▸ **YOUR GOAL**: Apart from the pictures, every entry below should be repeated exactly.

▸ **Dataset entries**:
= = = = = = =

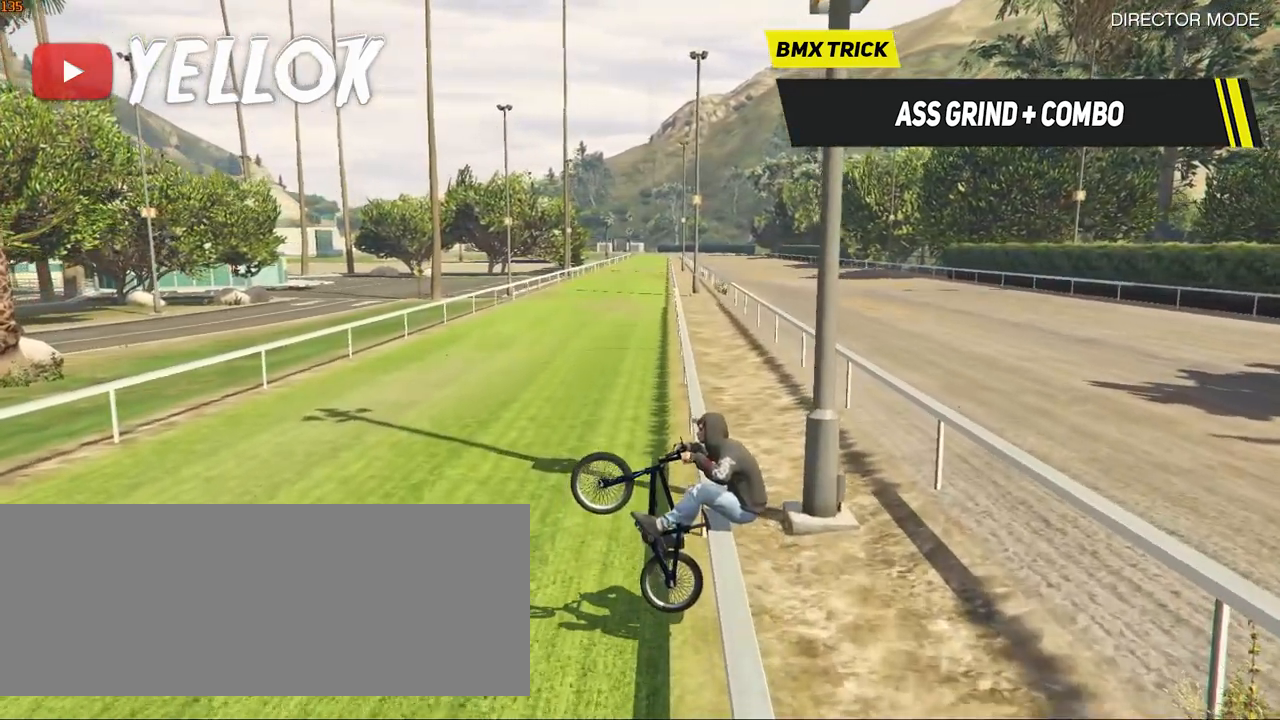
{"keys": [], "events": []}
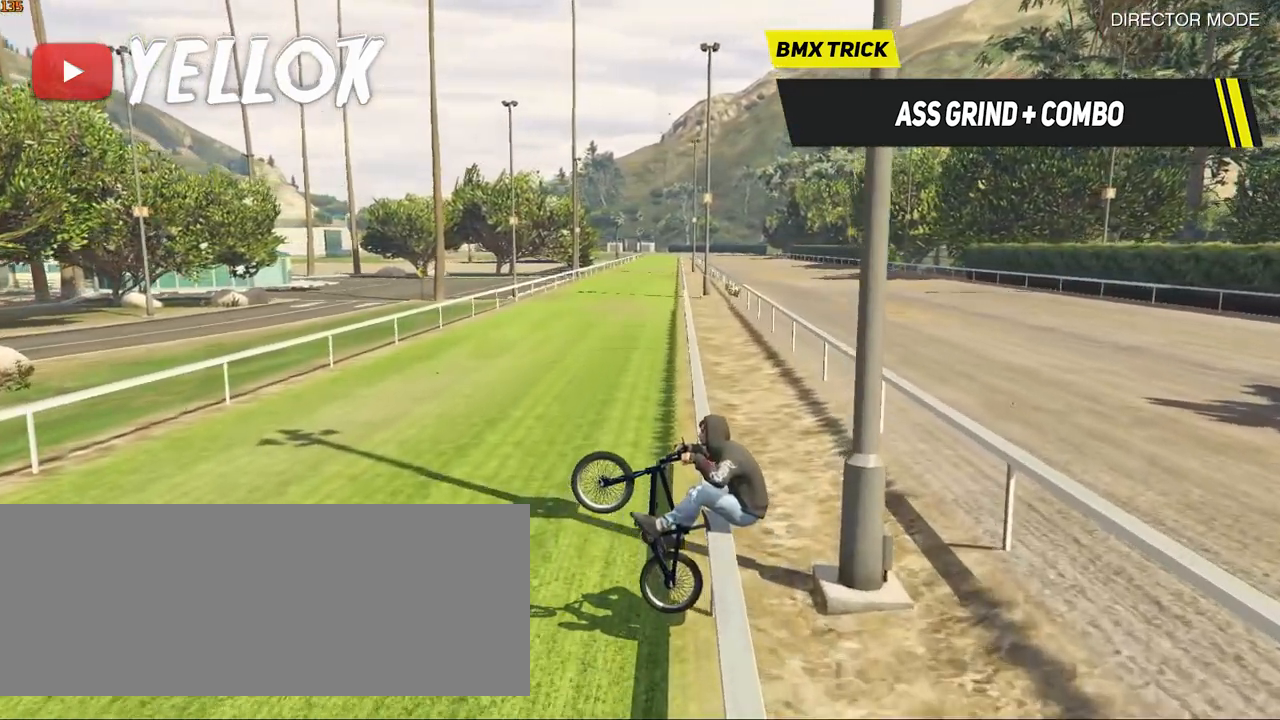
{"keys": [], "events": []}
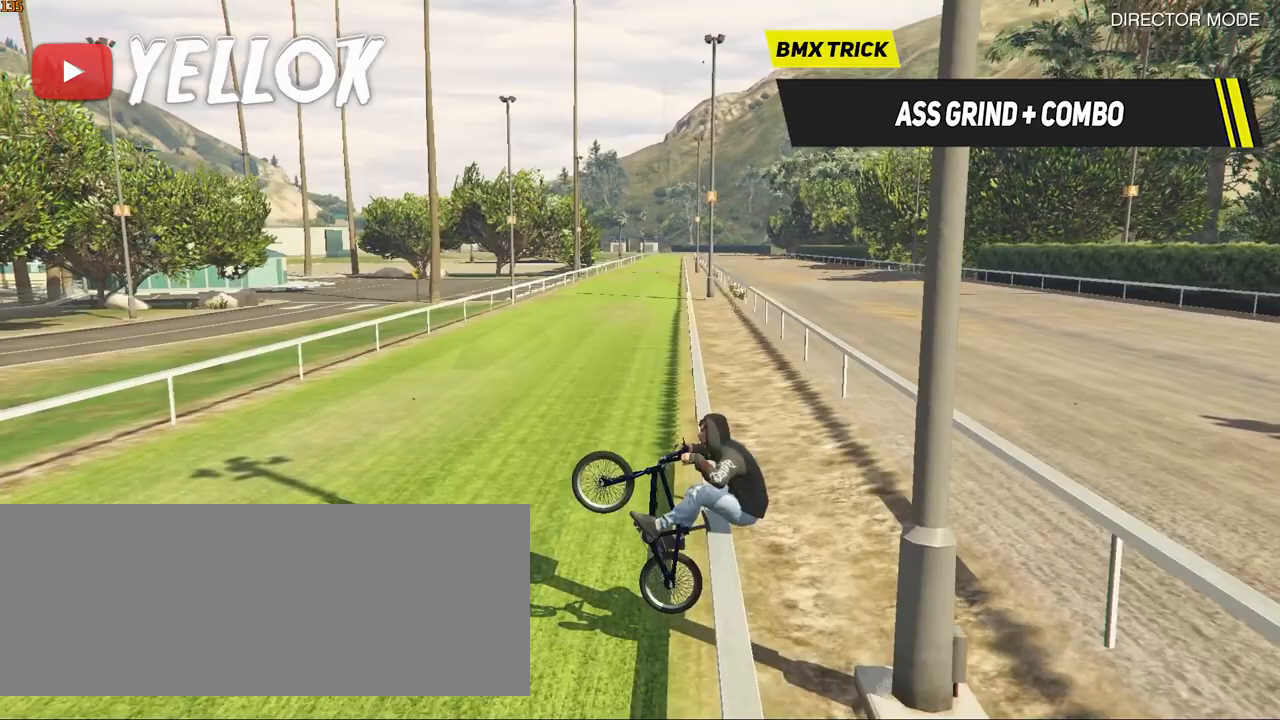
{"keys": [], "events": []}
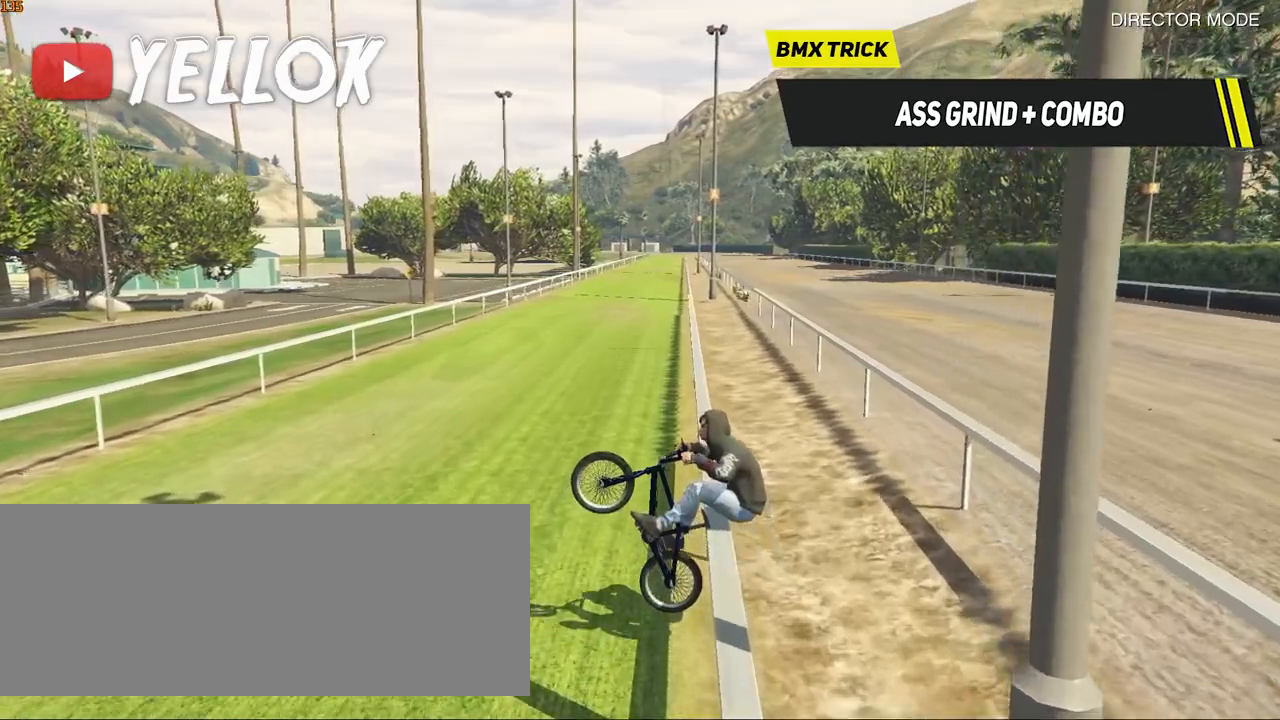
{"keys": [], "events": []}
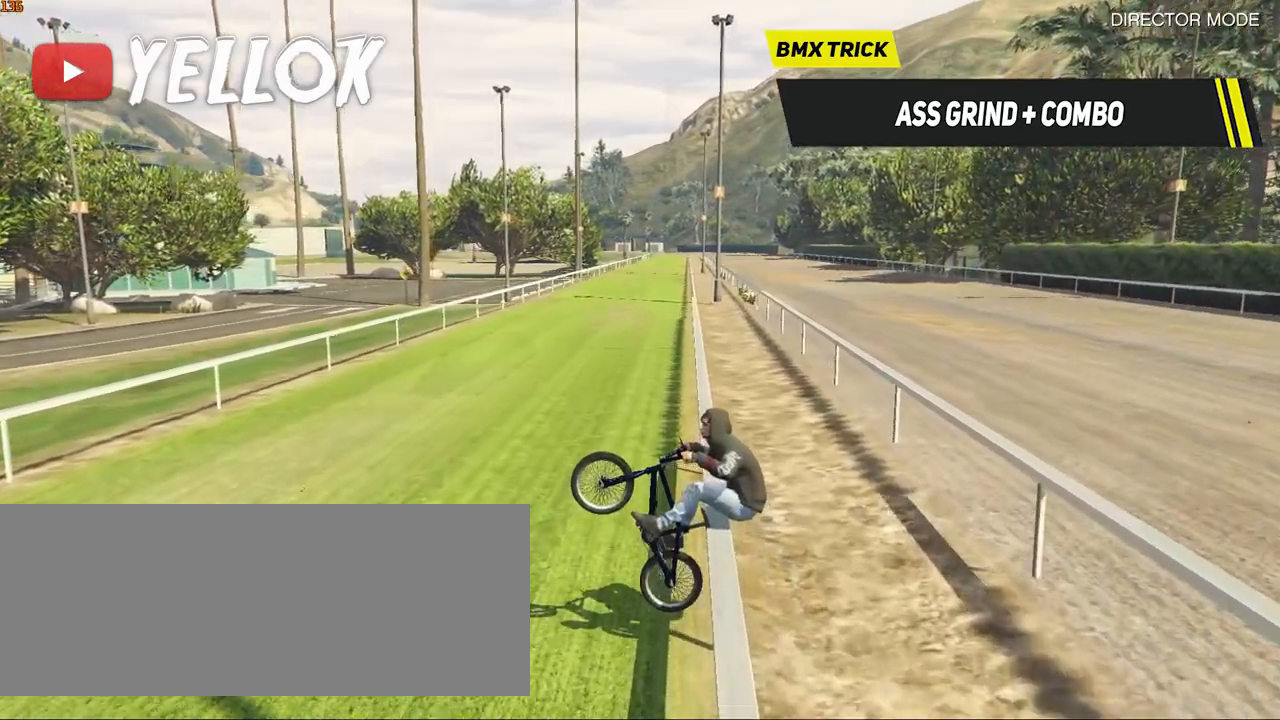
{"keys": [], "events": []}
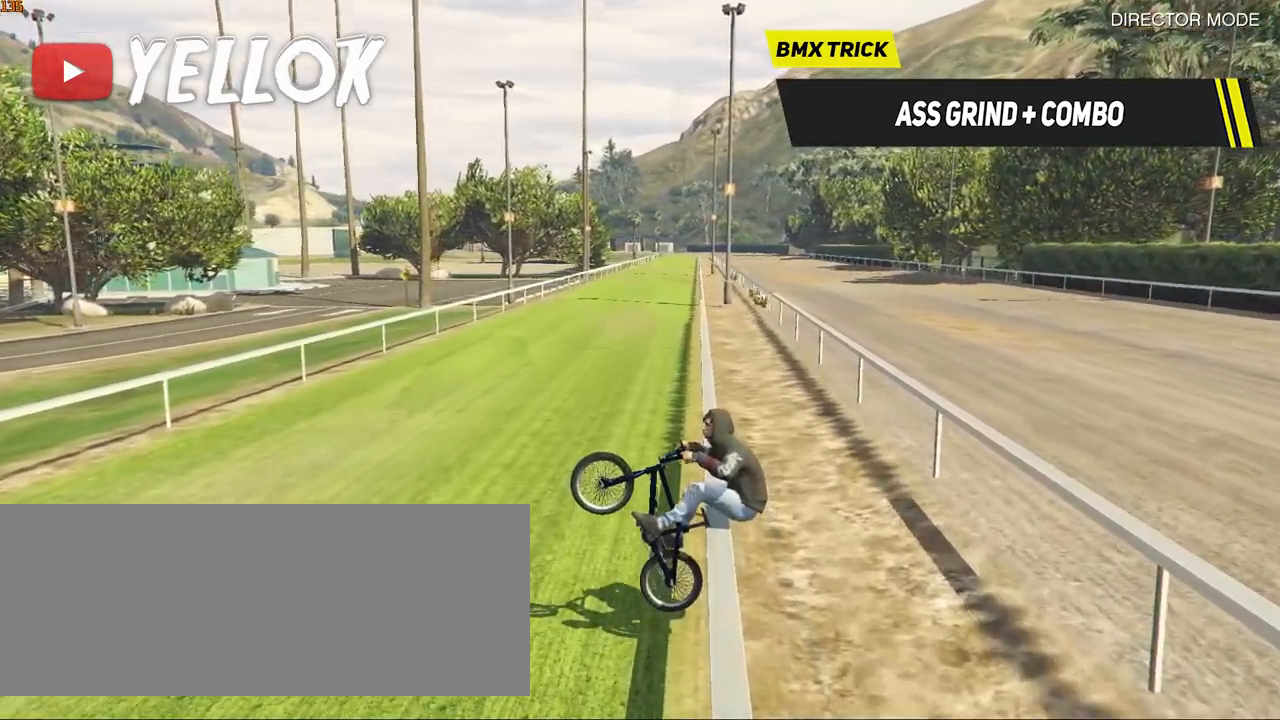
{"keys": ["space"], "events": [[233, "space", "down"]]}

= = = = = = =

▸ **REPLY**:
{"keys": [], "events": []}
{"keys": [], "events": []}
{"keys": [], "events": []}
{"keys": [], "events": []}
{"keys": [], "events": []}
{"keys": ["space"], "events": [[233, "space", "down"]]}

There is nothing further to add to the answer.